Question: Job 1:4 – Is there a majority scholarly agreement with regards to what “every one his day” means? What is “his day”? I was always under the impression that it was each one’s birthday… What do you say? Is there scholarly agreement in general? If so, what is the majority scholarly opinion? ~Bob
The question regards: Job 1:4 “His sons used to go and hold a feast in the house of each one on his day, and they would send and invite their three sisters to eat and drink with them.”
The answer to the question is found generally in the next verse. Job 1:5 When the days of feasting had completed their cycle, Job would send and consecrate them, rising up early in the morning and offering burnt offerings according to the number of them all; for Job said, “Perhaps my sons have sinned and cursed God in their hearts.” Thus Job did continually.
It appears that Job 1:4 concerns a cycle of dinners (perhaps ceremonial and celebratory) with each of the sons taking a turn hosting the rest of the family. Seven sons, seven days of feasting. Habel translates, “Now his sons used to hold feasts in the house of each in turn. They would send and invite their three sisters to eat and drink with them. When a round of feast days was over, Job would…”
Clines notes the possibility that these represent birthday celebrations for each son on his special day, but thinks like most others that it is more likely a more concentrated week of celebration every year, or every so often.
Pope imagines a once a year feast cycle at “ingathering” or the feast of booths, believing that the story is rooted in a post-Moses Israelite community.

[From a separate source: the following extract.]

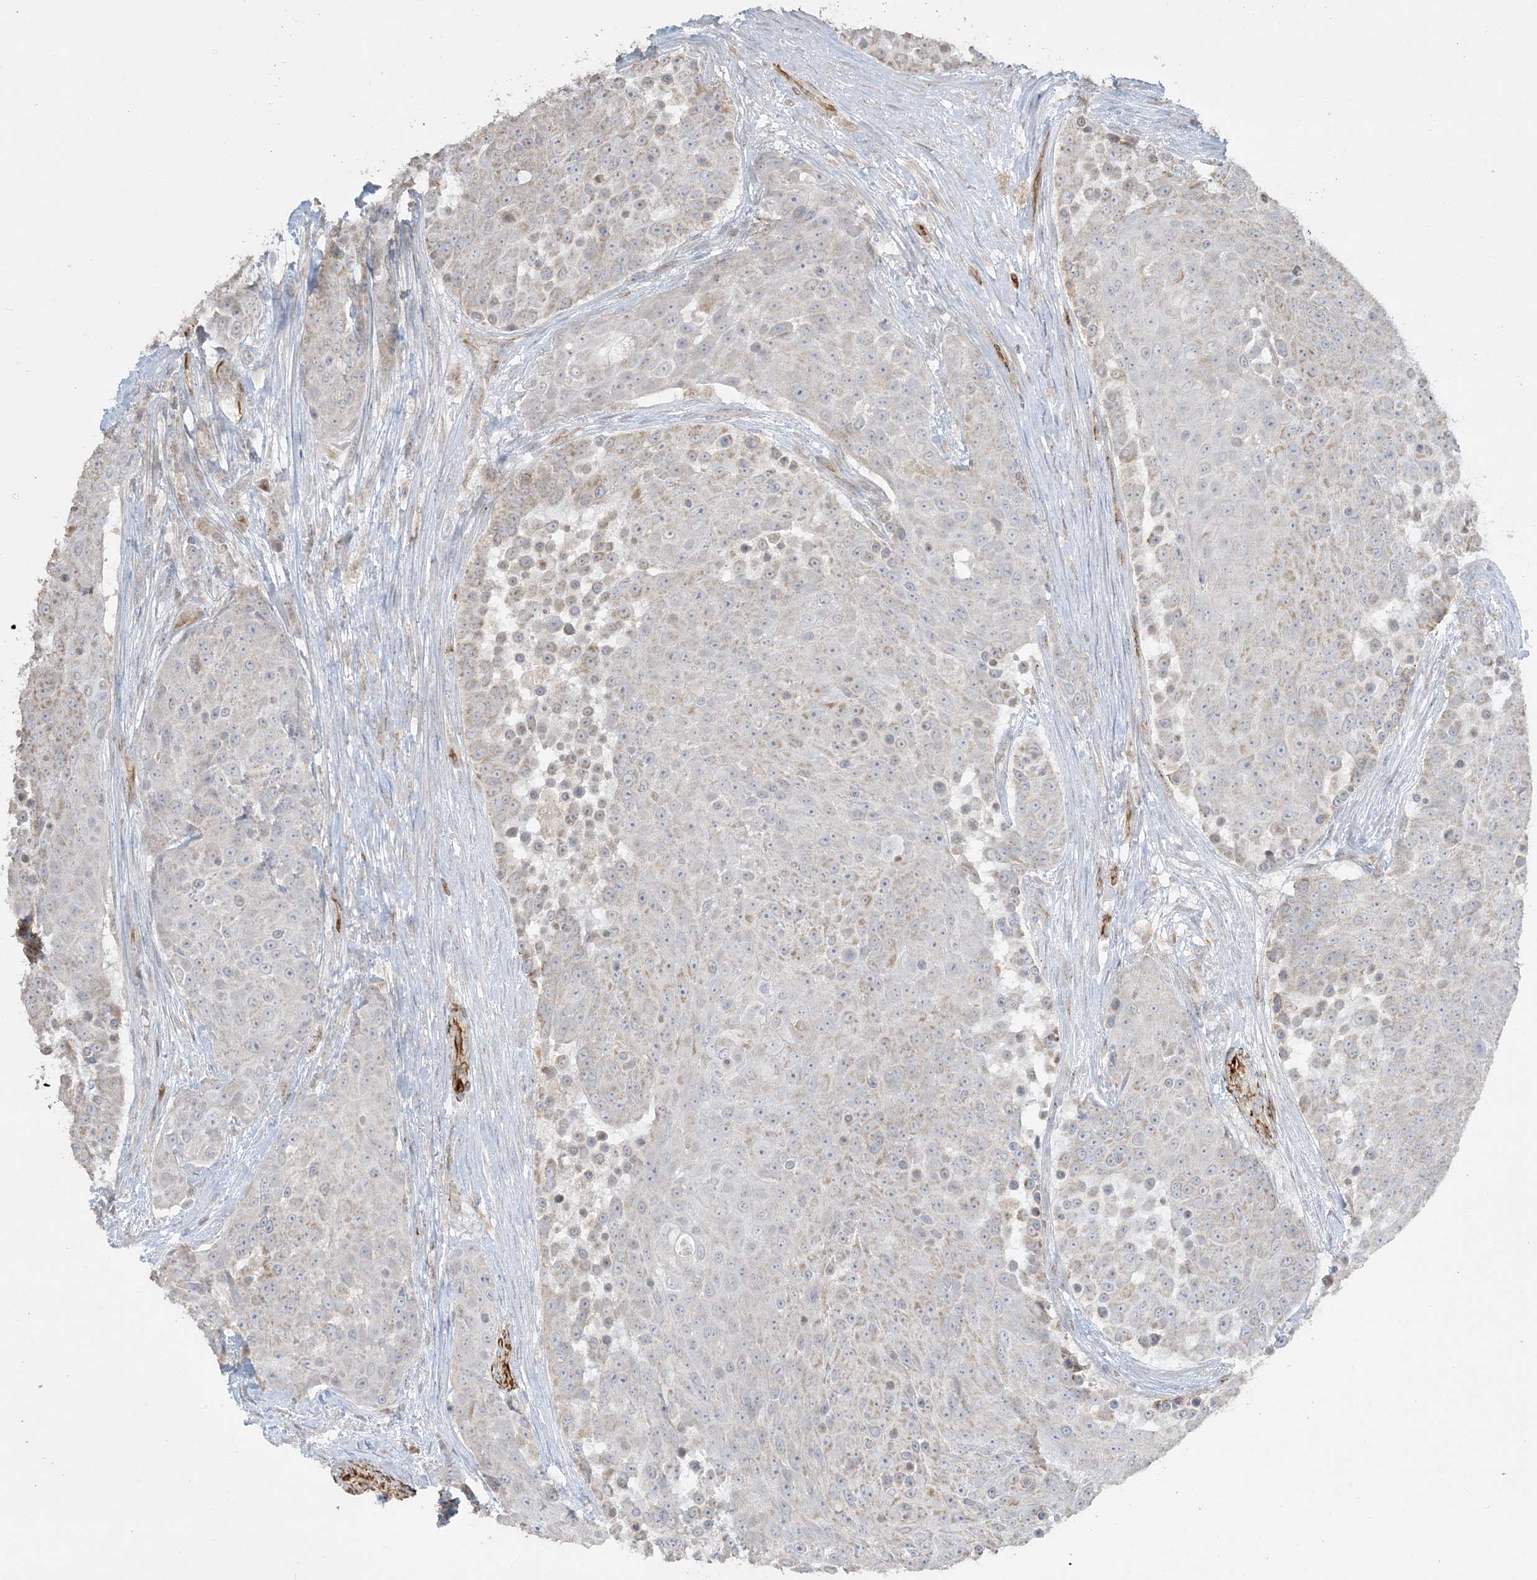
{"staining": {"intensity": "weak", "quantity": "<25%", "location": "cytoplasmic/membranous"}, "tissue": "urothelial cancer", "cell_type": "Tumor cells", "image_type": "cancer", "snomed": [{"axis": "morphology", "description": "Urothelial carcinoma, High grade"}, {"axis": "topography", "description": "Urinary bladder"}], "caption": "Immunohistochemical staining of urothelial carcinoma (high-grade) reveals no significant expression in tumor cells.", "gene": "AGA", "patient": {"sex": "female", "age": 63}}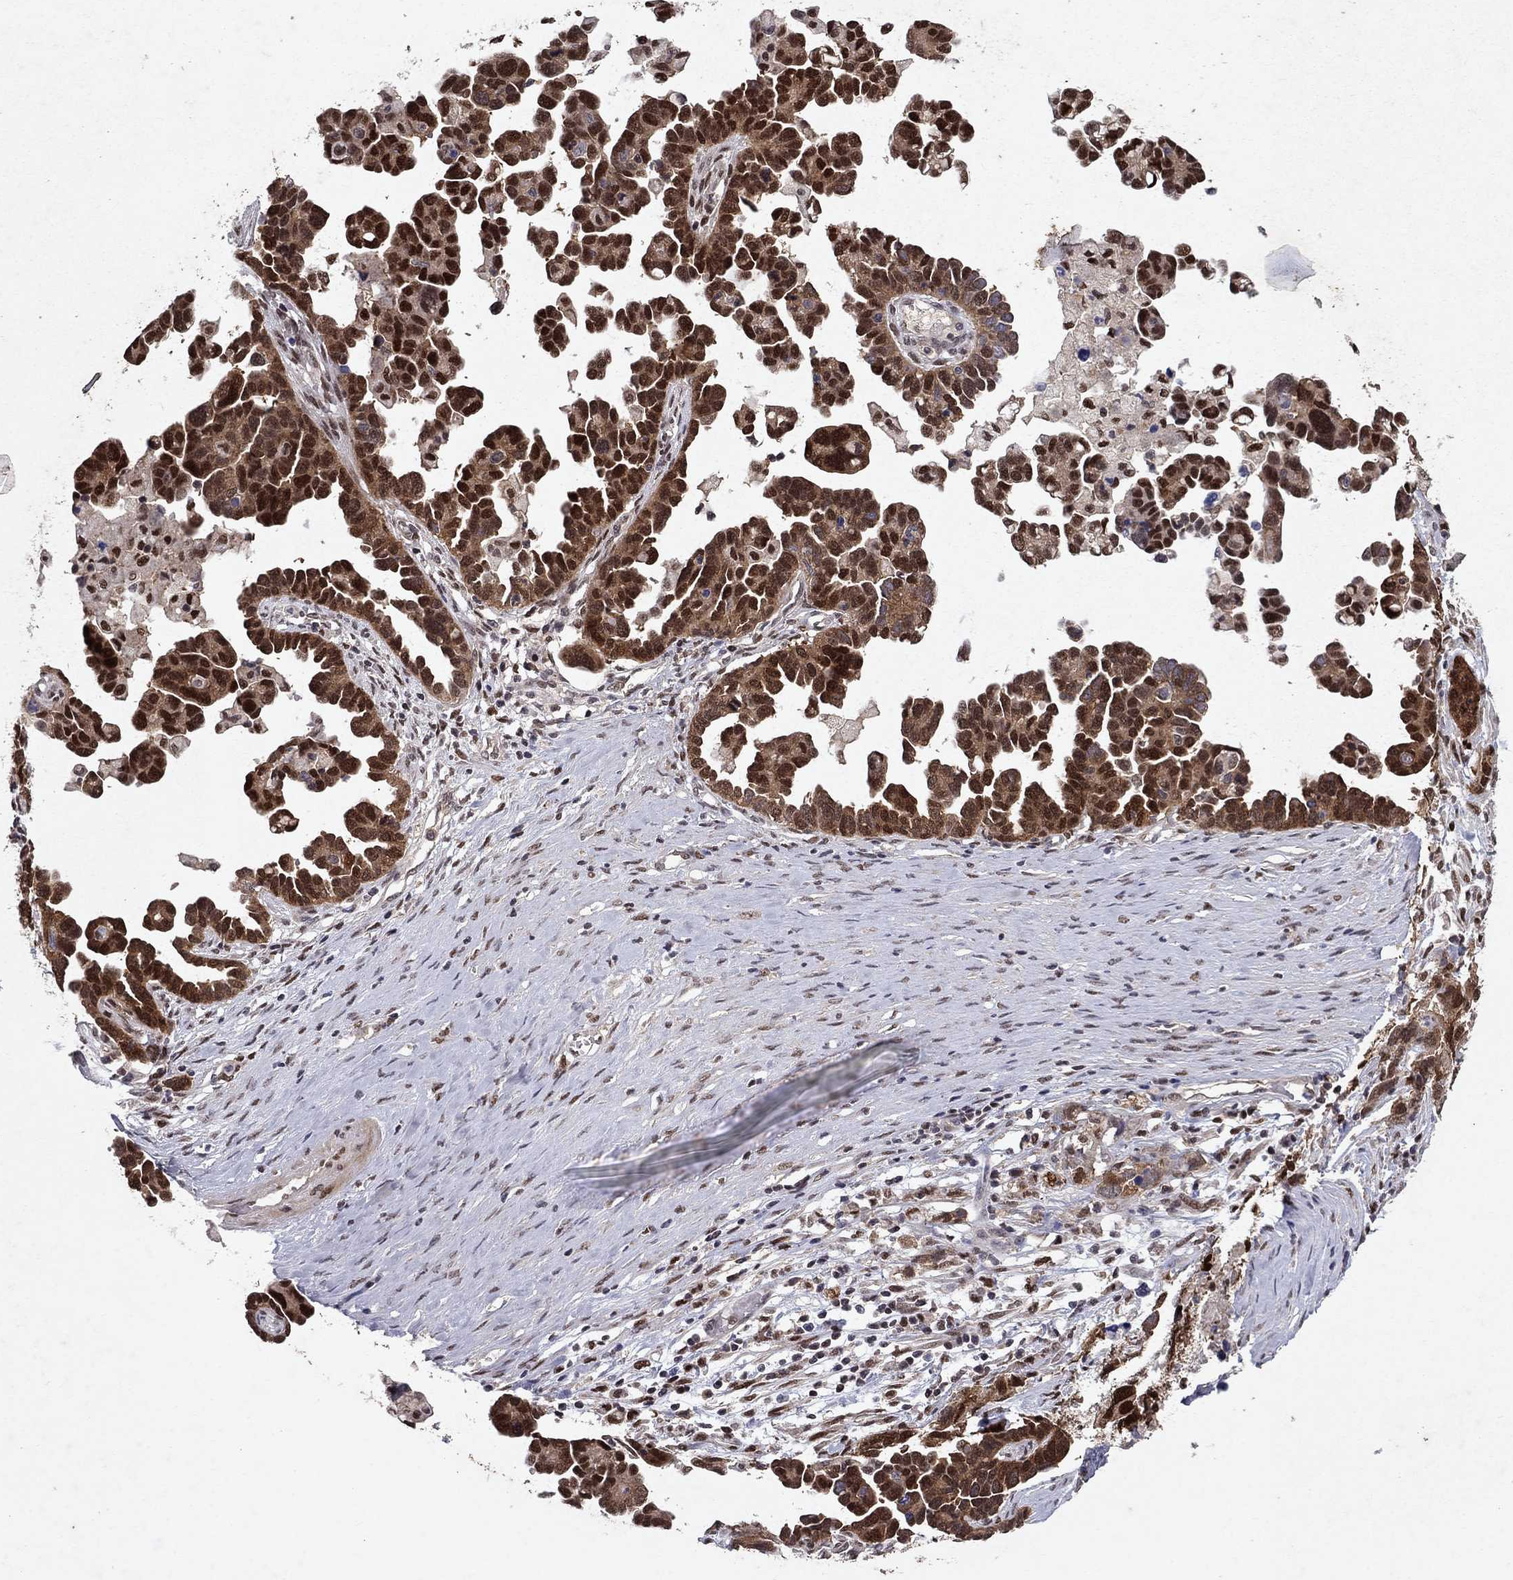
{"staining": {"intensity": "strong", "quantity": ">75%", "location": "cytoplasmic/membranous,nuclear"}, "tissue": "ovarian cancer", "cell_type": "Tumor cells", "image_type": "cancer", "snomed": [{"axis": "morphology", "description": "Cystadenocarcinoma, serous, NOS"}, {"axis": "topography", "description": "Ovary"}], "caption": "Immunohistochemistry (IHC) photomicrograph of neoplastic tissue: human serous cystadenocarcinoma (ovarian) stained using immunohistochemistry exhibits high levels of strong protein expression localized specifically in the cytoplasmic/membranous and nuclear of tumor cells, appearing as a cytoplasmic/membranous and nuclear brown color.", "gene": "CRTC1", "patient": {"sex": "female", "age": 54}}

Alden, however, sees the roots of this book in a story more ancient than Mosaic regulations… thus, he sees here in Job 1:4 more ancient feast concerns than those detailed in the Pentateuch.
Habel notes that the term “feast” has a breadth of associations both cultic and non-cultic. I.e. both social and religious. He doubts that these in vs. 4 are religious, else their father would no doubt attend them. Such periods of feasting are often noted to occur in celebration of birthdays, marriages, treaties, and the cessation of various levels of hostilities. Just so, several authors are careful to dismiss any notion that the seven sons cycle is an unending weekly extravagance, or a bacchanalia of sorts but rather a common punctuation of special occasions.
Hence, Habel does not regard this cycle of feasts as innately sinful and insists that these feasts are not an excuse for their deaths. Clines too is adamant on this score. It’s the point of the introduction. Neither Job nor his children are getting their just desserts in this affair. Rather, these feast cycles afford the author an opportunity to demonstrate Job’s great character, standing as a divine mediator even for unknown, unremembered, potential sins against God.
Job is the focus here, not the sons and daughters.
The wealth of the whole family, tumbling from Job’s blessing, is seen in each son having his own place; they thrive like princes, says Clines. Even so, the family lives in harmony and under Job’s priestly and fatherly attendance to their piety.
The message of Job 1:4 is solely, “Job was awesome and neither he nor his family specifically deserved what happened to them.”